Playing with light at Pittsburgh’s new Atelier

Beams of red, blue and green light project onto a wall in a darkened corner. A young child holds cut-out shapes in front of the beams, transforming them into silhouettes on the wall. Her imagination draws her one step further, to a shadow puppet show she creates before her.

Possibilities in Modulation: Exploring Color and Shadow described above is just one of seven stations, or “experiences,” that comprise the new Atelier of Light, an interactive learning space in the traveling Wonder of Learning: the Hundred Languages of Childhood exhibit at the David L. Lawrence Convention Center until November 15.

Created by educators from local Reggio Emilia-inspired programs with guidance from Clear Story Pittsburgh, the Atelier is designed to “to entice, provoke, challenge and rethink what we know about light,” says Carolyn Linder, project director of the exhibit. The Atelier, like the entire Wonder of Learning exhibit, is also designed to give visitors a firsthand look at the Reggio Emilia approach to early childhood education.

Named for the Italian town where it was developed, the Reggio Emilia approach is based on the belief that children learn through their relationships with others and they communicate their knowledge through multiple “languages,” many of them non-verbal, including play, artistic creation and music.

At the seven experiences in the Atelier, or “studio,” children can explore and describe light using their many languages. They can examine natural detritus using flashlights and magnifying glasses. They can arrange sand, pebbles, CDs, miniature disco balls and other small items (including themselves) on mirrors and light boxes. And they can project compositions of colored objects onto easels where they can be outlined and preserved.

“The experiences are designed as provocations,” says Suzanne Grove, a local early childhood educator who helped design the exhibit. “We take light, an element we are in constant relationship with, and present new ways to encounter its affordances and possibilities.”

While the Atelier is appropriate for people of all ages, it is geared to children ages 2-8. The Wonder of Learning exhibit and the Atelier are open Wednesday through Friday from 3 to 7 p.m. and Saturday and Sunday from 11 a.m. to 3 p.m. until November 15. Both are free to visit and together provide an hour or two of afternoon entertainment.
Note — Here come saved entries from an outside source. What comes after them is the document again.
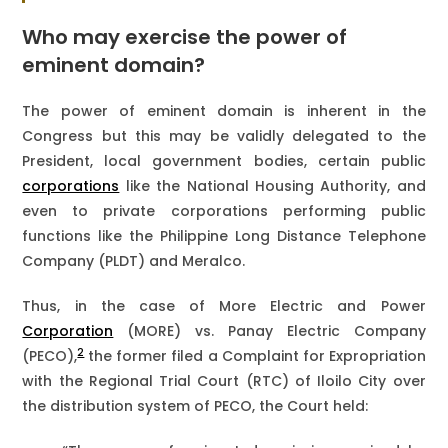
Who may exercise the power of
eminent domain?
The power of eminent domain is inherent in the
Congress but this may be validly delegated to the
President, local government bodies, certain public
corporations
like the National Housing Authority, and
even to private corporations performing public
functions like the Philippine Long Distance Telephone
Company (PLDT) and Meralco.
Thus, in the case of More Electric and Power
Corporation
(MORE) vs. Panay Electric Company
2
(PECO),
the former filed a Complaint for Expropriation
with the Regional Trial Court (RTC) of Iloilo City over
the distribution system of PECO, the Court held:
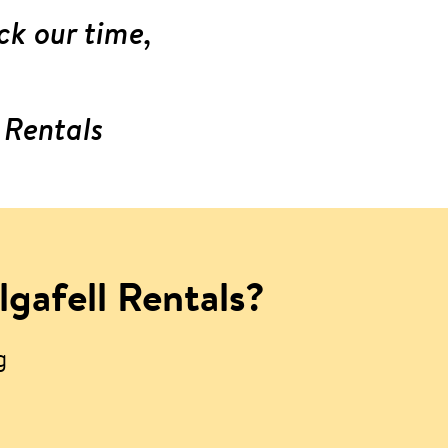
ck our time,
 Rentals
lgafell Rentals?
g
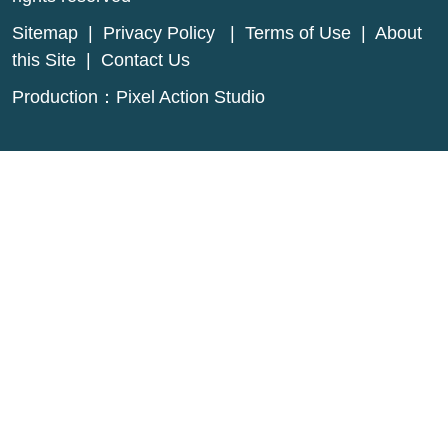
Sitemap
|
Privacy Policy
|
Terms of Use
|
About
this Site
|
Contact Us
Production：
Pixel Action Studio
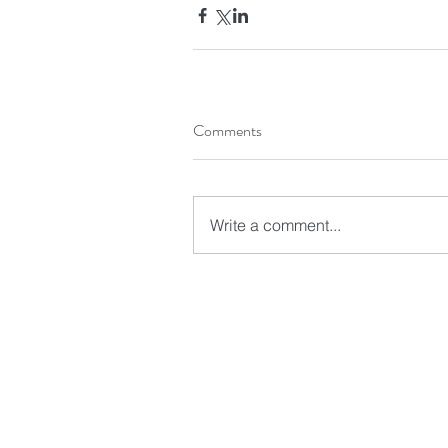
Comments
Write a comment...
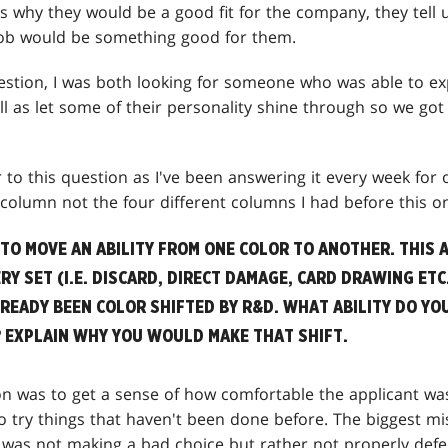
 us why they would be a good fit for the company, they tel
job would be something good for them.
uestion, I was both looking for someone who was able to e
l as let some of their personality shine through so we got 
er to this question as I've been answering it every week for
s column not the four different columns I had before this on
 TO MOVE AN ABILITY FROM ONE COLOR TO ANOTHER. THIS A
RY SET (I.E. DISCARD, DIRECT DAMAGE, CARD DRAWING ETC
LREADY BEEN COLOR SHIFTED BY R&D. WHAT ABILITY DO YO
? EXPLAIN WHY YOU WOULD MAKE THAT SHIFT.
on was to get a sense of how comfortable the applicant wa
 to try things that haven't been done before. The biggest 
 was not making a bad choice but rather not properly defen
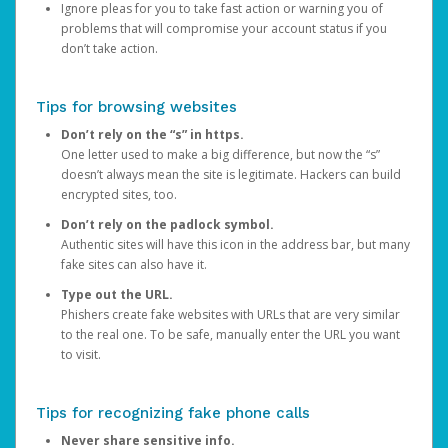
Ignore pleas for you to take fast action or warning you of
problems that will compromise your account status if you
don’t take action.
Tips for browsing websites
Don’t rely on the “s” in https.
One letter used to make a big difference, but now the “s”
doesn’t always mean the site is legitimate. Hackers can build
encrypted sites, too.
Don’t rely on the padlock symbol.
Authentic sites will have this icon in the address bar, but many
fake sites can also have it.
Type out the URL.
Phishers create fake websites with URLs that are very similar
to the real one. To be safe, manually enter the URL you want
to visit.
Tips for recognizing fake phone calls
Never share sensitive info.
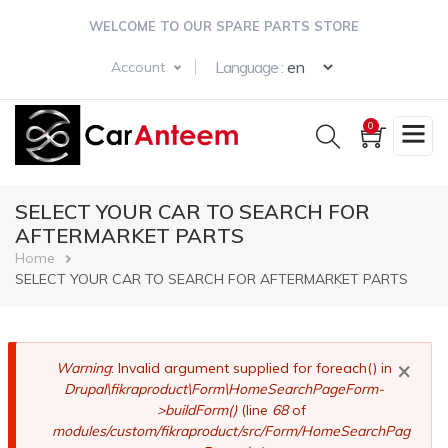
Skip
WELCOME TO OUR SPARE PARTS STORE
to
main
Select your langua
Language :
Account
content
0
SELECT YOUR CAR TO SEARCH FOR
AFTERMARKET PARTS
Breadcrumb
Home
SELECT YOUR CAR TO SEARCH FOR AFTERMARKET PARTS
×
Error
Warning
: Invalid argument supplied for foreach() in
Drupal\fikraproduct\Form\HomeSearchPageForm-
message
>buildForm()
(line
68
of
modules/custom/fikraproduct/src/Form/HomeSearchPag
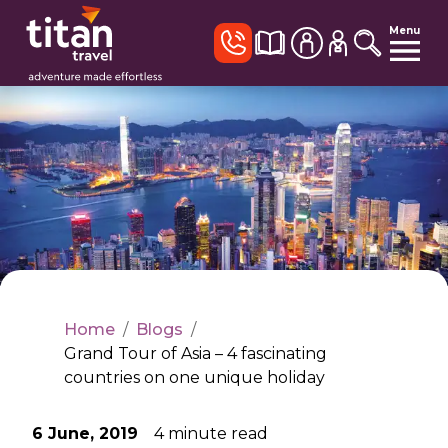
Menu
Home
/
Blogs
/
Grand Tour of Asia – 4 fascinating
countries on one unique holiday
6 June, 2019
4
minute read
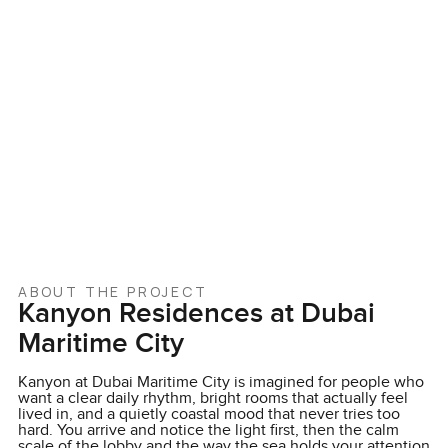
ABOUT THE PROJECT
Kanyon Residences at Dubai
Maritime City
Kanyon at Dubai Maritime City is imagined for people who
want a clear daily rhythm, bright rooms that actually feel
lived in, and a quietly coastal mood that never tries too
hard. You arrive and notice the light first, then the calm
scale of the lobby and the way the sea holds your attention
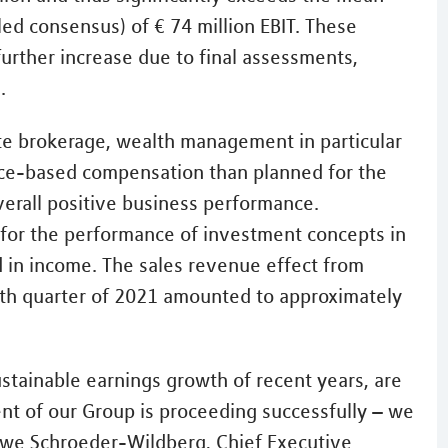
led consensus) of € 74 million EBIT. These
further increase due to final assessments,
.
ate brokerage, wealth management in particular
nce-based compensation than planned for the
verall positive business performance.
for the performance of investment concepts in
 in income. The sales revenue effect from
th quarter of 2021 amounted to approximately
ustainable earnings growth of recent years, are
nt of our Group is proceeding successfully – we
 Uwe Schroeder-Wildberg, Chief Executive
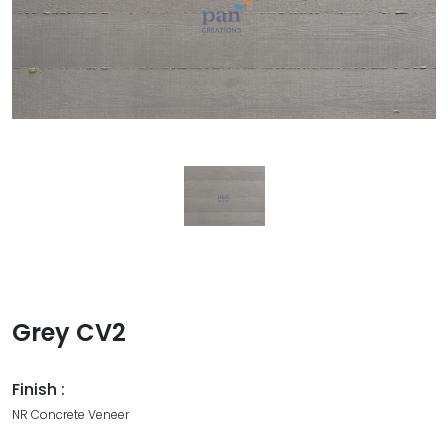
Grey CV2
Finish :
NR Concrete Veneer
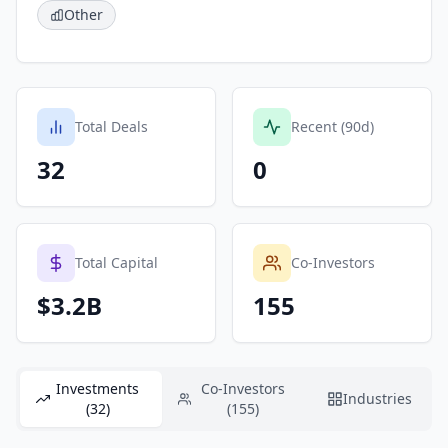
Other
Total Deals
Recent (90d)
32
0
Total Capital
Co-Investors
$3.2B
155
Investments
Co-Investors
Industries
(32)
(155)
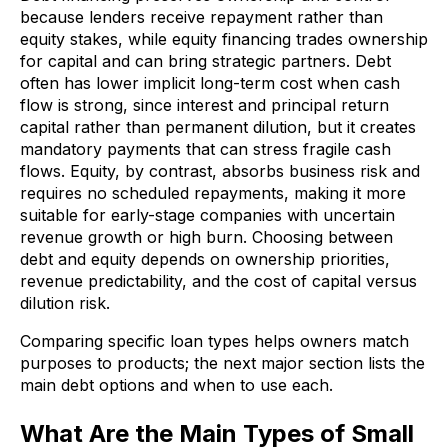
because lenders receive repayment rather than
equity stakes, while equity financing trades ownership
for capital and can bring strategic partners. Debt
often has lower implicit long-term cost when cash
flow is strong, since interest and principal return
capital rather than permanent dilution, but it creates
mandatory payments that can stress fragile cash
flows. Equity, by contrast, absorbs business risk and
requires no scheduled repayments, making it more
suitable for early-stage companies with uncertain
revenue growth or high burn. Choosing between
debt and equity depends on ownership priorities,
revenue predictability, and the cost of capital versus
dilution risk.
Comparing specific loan types helps owners match
purposes to products; the next major section lists the
main debt options and when to use each.
What Are the Main Types of Small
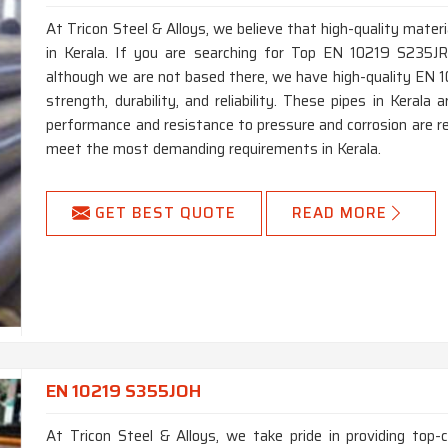
At Tricon Steel & Alloys, we believe that high-quality materi
in Kerala. If you are searching for Top EN 10219 S235JR
although we are not based there, we have high-quality EN 1
strength, durability, and reliability. These pipes in Keral
performance and resistance to pressure and corrosion are re
meet the most demanding requirements in Kerala.
GET BEST QUOTE
READ MORE
EN 10219 S355JOH
At Tricon Steel & Alloys, we take pride in providing top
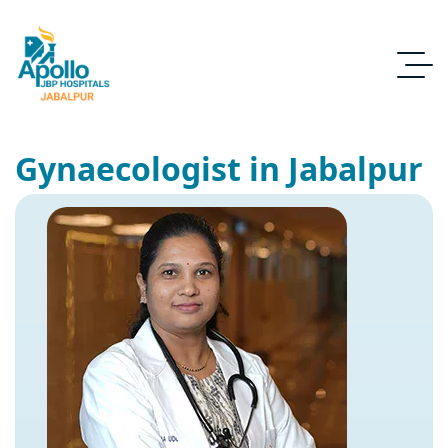
Gynaecologist in Jabalpur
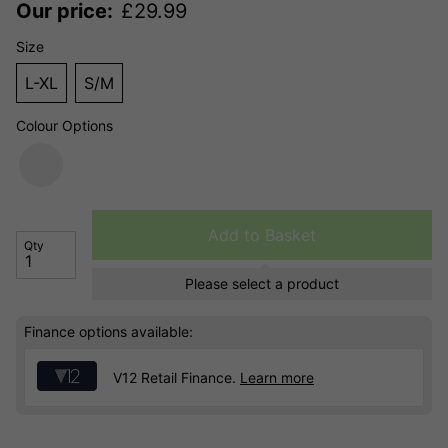
Our price:
£
29.99
Size
L-XL
S/M
Colour Options
Add to Basket
Qty
Please select a product
Finance options available:
V12 Retail Finance.
Learn more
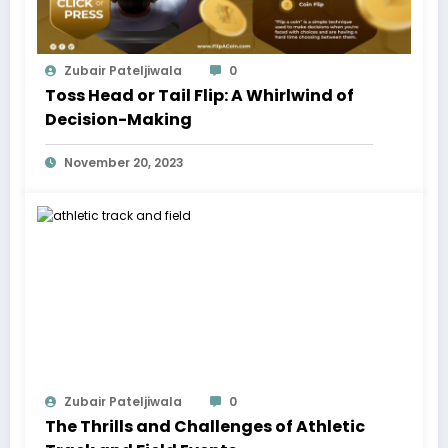
Zubair Pateljiwala
0
Toss Head or Tail Flip: A Whirlwind of
Decision-Making
November 20, 2023
Zubair Pateljiwala
0
The Thrills and Challenges of Athletic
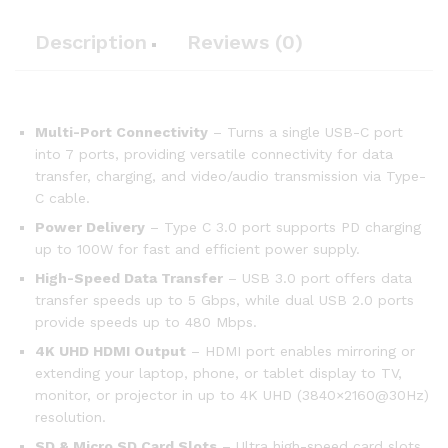
Description
Reviews (0)
Multi-Port Connectivity
– Turns a single USB-C port
into 7 ports, providing versatile connectivity for data
transfer, charging, and video/audio transmission via Type-
C cable.
Power Delivery
– Type C 3.0 port supports PD charging
up to 100W for fast and efficient power supply.
High-Speed Data Transfer
– USB 3.0 port offers data
transfer speeds up to 5 Gbps, while dual USB 2.0 ports
provide speeds up to 480 Mbps.
4K UHD HDMI Output
– HDMI port enables mirroring or
extending your laptop, phone, or tablet display to TV,
monitor, or projector in up to 4K UHD (3840×2160@30Hz)
resolution.
SD & Micro SD Card Slots
– Ultra high-speed card slots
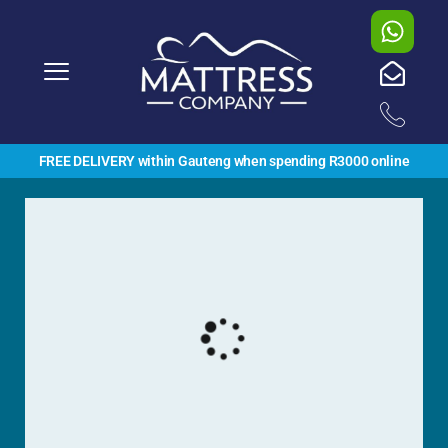
FREE DELIVERY within Gauteng when spending R3000 online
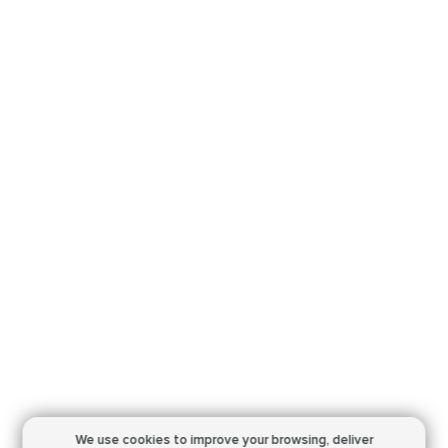
We use cookies to improve your browsing,
deliver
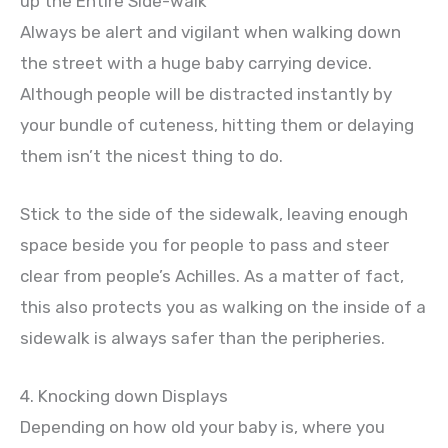
up the Entire Side-walk
Always be alert and vigilant when walking down
the street with a huge baby carrying device.
Although people will be distracted instantly by
your bundle of cuteness, hitting them or delaying
them isn’t the nicest thing to do.
Stick to the side of the sidewalk, leaving enough
space beside you for people to pass and steer
clear from people’s Achilles. As a matter of fact,
this also protects you as walking on the inside of a
sidewalk is always safer than the peripheries.
4. Knocking down Displays
Depending on how old your baby is, where you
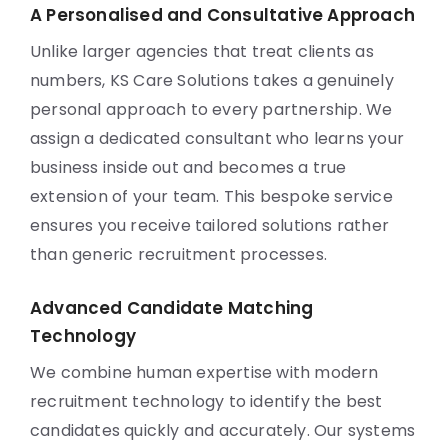
A Personalised and Consultative Approach
Unlike larger agencies that treat clients as
numbers, KS Care Solutions takes a genuinely
personal approach to every partnership. We
assign a dedicated consultant who learns your
business inside out and becomes a true
extension of your team. This bespoke service
ensures you receive tailored solutions rather
than generic recruitment processes.
Advanced Candidate Matching
Technology
We combine human expertise with modern
recruitment technology to identify the best
candidates quickly and accurately. Our systems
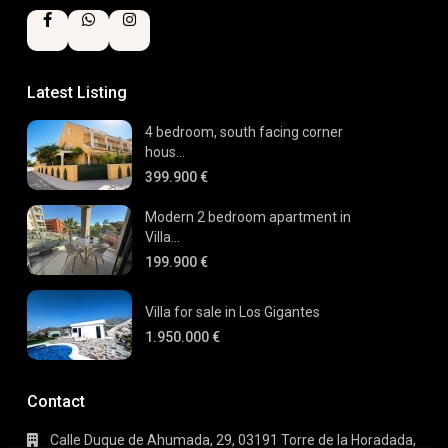
Latest Listing
4 bedroom, south facing corner
hous...
399.900 €
Modern 2 bedroom apartment in
Villa...
199.900 €
Villa for sale in Los Gigantes
1.950.000 €
Contact
Calle Duque de Ahumada, 29, 03191 Torre de la Horadada,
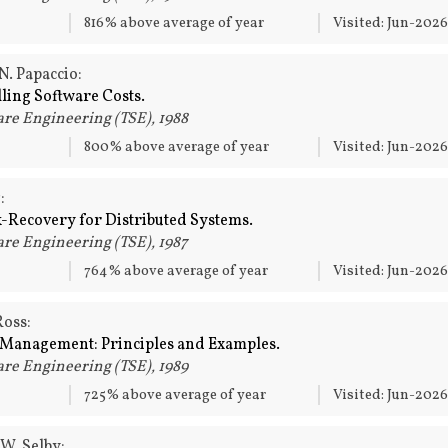
816% above average of year
Visited: Jun-202
N. Papaccio:
ing Software Costs.
re Engineering (TSE), 1988
800% above average of year
Visited: Jun-202
:
-Recovery for Distributed Systems.
re Engineering (TSE), 1987
764% above average of year
Visited: Jun-202
oss:
 Management: Principles and Examples.
re Engineering (TSE), 1989
725% above average of year
Visited: Jun-202
 W. Selby:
The Wonder of Learning is directed at adult visitors, but its videos of small children at play and visual depictions of the Reggio Emilia method may be interesting to some children.

The Wonder of Learning: The Hundred Languages of Children Exhibition is presented in collaboration with the North American Reggio Emilia Alliance and Reggio Children. Its Pittsburgh hosts are the Jewish Federation of Greater Pittsburgh and the Pittsburgh Association for the Education of Young Children. The exhibition is sponsored the The Heinz Endowments, the Beacon Foundation, the David S. and Karen A. Shapira Foundation and The Pittsburgh Foundation. Host communities are given the opportunity to create an Atelier to accompany the larger exhibit. These Ateliers do not travel with the exhibition, but are unique to each community.